To be fair, Netsol was a good place to work before Web.com stepped in. They used to do a lot of stuff for there employees. After Web.com they cut a ton, stopped giving raises unless you were promoted and other employee perks. They've also lost a lot of talent and run around blind for the most part. I wouldn't be surprised if we saw them fall.


----------



## Gang Starr (May 13, 2015)

Fees to cancel? This is, sorry for my language, totally utter shit. No serious company would ever want money from to you to cancel the contract within the offered period of 30 days or whatever. Damn even cancellations after that time should always be free. I don't cancel shit to pay more for it.

20 years of probation?
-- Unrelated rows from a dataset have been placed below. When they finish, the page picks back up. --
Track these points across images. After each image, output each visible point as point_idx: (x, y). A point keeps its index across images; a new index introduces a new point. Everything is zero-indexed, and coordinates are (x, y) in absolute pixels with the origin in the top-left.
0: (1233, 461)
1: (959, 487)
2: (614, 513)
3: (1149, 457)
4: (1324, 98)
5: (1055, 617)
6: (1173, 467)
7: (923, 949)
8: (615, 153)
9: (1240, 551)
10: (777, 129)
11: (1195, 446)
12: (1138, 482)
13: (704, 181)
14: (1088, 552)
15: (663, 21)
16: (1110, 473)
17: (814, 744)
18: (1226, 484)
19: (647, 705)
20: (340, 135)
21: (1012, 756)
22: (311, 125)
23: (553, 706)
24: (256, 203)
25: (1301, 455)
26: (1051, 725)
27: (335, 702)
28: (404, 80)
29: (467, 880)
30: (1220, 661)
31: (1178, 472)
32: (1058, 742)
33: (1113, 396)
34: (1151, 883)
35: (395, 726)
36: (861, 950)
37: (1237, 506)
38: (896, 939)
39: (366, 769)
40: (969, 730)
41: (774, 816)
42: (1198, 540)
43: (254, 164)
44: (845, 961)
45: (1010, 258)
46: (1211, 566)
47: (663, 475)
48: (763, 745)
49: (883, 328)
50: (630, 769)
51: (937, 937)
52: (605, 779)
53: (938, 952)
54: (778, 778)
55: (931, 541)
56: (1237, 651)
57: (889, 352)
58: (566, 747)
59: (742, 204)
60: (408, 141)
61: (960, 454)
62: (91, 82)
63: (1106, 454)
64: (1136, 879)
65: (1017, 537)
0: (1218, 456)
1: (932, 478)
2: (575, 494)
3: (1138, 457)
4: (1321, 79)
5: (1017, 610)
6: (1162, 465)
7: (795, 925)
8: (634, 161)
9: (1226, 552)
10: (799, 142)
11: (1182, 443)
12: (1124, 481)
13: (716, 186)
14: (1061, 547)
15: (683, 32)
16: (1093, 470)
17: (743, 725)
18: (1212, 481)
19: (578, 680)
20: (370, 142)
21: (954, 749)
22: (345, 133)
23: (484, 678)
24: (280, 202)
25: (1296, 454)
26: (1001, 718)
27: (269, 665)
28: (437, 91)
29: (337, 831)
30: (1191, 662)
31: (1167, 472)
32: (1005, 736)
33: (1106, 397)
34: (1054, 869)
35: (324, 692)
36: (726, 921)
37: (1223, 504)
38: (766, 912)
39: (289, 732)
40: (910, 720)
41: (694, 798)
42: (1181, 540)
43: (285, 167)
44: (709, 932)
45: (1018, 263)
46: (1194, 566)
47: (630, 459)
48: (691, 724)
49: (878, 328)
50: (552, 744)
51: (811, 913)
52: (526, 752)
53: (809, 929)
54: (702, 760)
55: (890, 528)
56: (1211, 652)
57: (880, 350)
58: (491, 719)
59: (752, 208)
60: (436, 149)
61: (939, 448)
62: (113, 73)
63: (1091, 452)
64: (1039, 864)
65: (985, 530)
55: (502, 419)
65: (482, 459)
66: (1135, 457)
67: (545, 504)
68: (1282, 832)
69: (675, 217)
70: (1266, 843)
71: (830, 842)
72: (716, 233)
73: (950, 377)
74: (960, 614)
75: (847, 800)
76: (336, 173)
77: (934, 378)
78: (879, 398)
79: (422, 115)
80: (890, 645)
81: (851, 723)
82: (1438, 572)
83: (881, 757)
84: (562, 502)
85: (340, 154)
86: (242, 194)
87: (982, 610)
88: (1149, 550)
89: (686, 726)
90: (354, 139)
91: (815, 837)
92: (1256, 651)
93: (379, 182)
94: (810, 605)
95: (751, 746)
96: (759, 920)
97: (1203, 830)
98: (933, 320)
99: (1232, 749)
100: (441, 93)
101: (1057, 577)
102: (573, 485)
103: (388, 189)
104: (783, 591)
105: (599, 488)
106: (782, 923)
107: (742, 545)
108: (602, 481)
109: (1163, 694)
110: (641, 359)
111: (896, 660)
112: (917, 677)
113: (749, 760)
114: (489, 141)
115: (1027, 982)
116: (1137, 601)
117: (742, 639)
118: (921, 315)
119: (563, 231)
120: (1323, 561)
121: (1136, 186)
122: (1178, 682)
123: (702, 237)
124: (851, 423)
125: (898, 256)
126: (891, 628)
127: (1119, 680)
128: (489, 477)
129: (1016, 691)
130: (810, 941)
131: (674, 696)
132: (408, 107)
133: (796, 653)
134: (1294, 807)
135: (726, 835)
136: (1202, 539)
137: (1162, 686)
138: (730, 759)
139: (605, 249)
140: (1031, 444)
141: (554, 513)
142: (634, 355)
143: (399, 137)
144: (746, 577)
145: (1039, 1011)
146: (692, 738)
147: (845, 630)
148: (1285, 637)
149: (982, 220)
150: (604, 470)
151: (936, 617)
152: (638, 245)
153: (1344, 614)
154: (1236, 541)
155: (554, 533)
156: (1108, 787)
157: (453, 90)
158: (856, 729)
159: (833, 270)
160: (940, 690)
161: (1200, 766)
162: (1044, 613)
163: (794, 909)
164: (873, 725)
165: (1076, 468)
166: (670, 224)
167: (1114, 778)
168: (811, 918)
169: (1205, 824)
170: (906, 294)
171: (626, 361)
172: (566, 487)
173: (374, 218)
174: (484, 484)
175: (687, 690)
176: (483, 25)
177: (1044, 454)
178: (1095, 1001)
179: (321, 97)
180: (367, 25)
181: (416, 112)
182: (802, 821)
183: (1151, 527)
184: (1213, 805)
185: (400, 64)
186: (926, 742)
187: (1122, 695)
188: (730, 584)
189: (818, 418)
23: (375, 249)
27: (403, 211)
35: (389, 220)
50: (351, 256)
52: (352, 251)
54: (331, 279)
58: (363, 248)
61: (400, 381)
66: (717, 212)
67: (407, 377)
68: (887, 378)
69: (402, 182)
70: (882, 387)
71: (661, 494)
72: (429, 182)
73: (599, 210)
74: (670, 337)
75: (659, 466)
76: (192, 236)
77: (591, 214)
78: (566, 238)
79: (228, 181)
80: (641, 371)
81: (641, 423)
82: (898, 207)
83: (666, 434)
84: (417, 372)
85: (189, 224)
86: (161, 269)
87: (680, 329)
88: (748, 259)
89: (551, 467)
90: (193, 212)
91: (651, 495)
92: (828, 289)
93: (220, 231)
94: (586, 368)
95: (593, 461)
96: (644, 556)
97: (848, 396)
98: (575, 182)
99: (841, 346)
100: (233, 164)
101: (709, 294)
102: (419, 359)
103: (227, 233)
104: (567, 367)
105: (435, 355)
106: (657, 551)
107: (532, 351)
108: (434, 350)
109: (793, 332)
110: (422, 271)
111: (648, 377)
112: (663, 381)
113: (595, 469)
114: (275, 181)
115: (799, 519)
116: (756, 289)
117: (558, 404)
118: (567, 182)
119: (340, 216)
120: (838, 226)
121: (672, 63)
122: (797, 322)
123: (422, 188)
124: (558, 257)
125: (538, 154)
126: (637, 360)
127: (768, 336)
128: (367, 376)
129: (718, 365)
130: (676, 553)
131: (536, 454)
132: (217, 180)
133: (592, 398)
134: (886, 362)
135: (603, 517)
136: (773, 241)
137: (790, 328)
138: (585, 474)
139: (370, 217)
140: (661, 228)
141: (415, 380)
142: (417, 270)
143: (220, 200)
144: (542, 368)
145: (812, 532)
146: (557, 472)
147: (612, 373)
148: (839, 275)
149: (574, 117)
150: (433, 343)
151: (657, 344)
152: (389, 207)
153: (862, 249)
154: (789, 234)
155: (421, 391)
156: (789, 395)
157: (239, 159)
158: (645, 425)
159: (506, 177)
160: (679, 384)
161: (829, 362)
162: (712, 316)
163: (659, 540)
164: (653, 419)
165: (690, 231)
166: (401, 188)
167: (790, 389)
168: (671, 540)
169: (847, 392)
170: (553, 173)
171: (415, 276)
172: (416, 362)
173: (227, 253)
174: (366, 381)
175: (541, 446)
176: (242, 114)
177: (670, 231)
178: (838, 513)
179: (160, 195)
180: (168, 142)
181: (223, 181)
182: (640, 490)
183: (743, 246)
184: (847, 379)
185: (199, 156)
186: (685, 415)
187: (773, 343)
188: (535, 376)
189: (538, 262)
They should add up a hefty bill to it and tell them to give people their money back.


----------



## HalfEatenPie (May 13, 2015)

Wasn't Network Solutions that one company that did Domain registrations for 50 dollars a year? 

Ehh....  I have no strong feelings one way or the other.  I never really used Network Solutions nor did I really care for it so I never went with it.


----------



## tdale (May 13, 2015)

Network Solutions i believe was the first domain registrar... Ever...


----------



## drmike (May 13, 2015)

Yeah as a senior citizen of this stuff I can say Network Solutions use to charge hefty fees for registrations.

$50 a year I don't recall.  I know it was about $35 a year though at some point when I spent with them.


----------



## DomainBop (May 13, 2015)

tdale said:


> Network Solutions i believe was the first domain registrar... Ever...


They had a monopoly on registrations until 1999 when ICANN opened it up to other companies.  Register.com was one of the very first to take advantage of the new rules in 1999 and they were actually a really good registrar for a few years until >> venture capital purchase >> sale to Web.com >> RegisterDotShit.



drmike said:


> Yeah as a senior citizen of this stuff I can say Network Solutions use to charge hefty fees for registrations.
> 
> $50 a year I don't recall.  I know it was about $35 a year though at some point when I spent with them.


Pricing went like this:

1991-95 free. 1995-1997: $100 for 2 yrs and NetSol gets sued for antitrust in 1997 and forced to lower prices to $70 for 2 yrs.  After ICANN was formed in 1998 and NetSol was forced to separate the registry business and registrar business wholesale prices for .com got set at $6 in 1999.


----------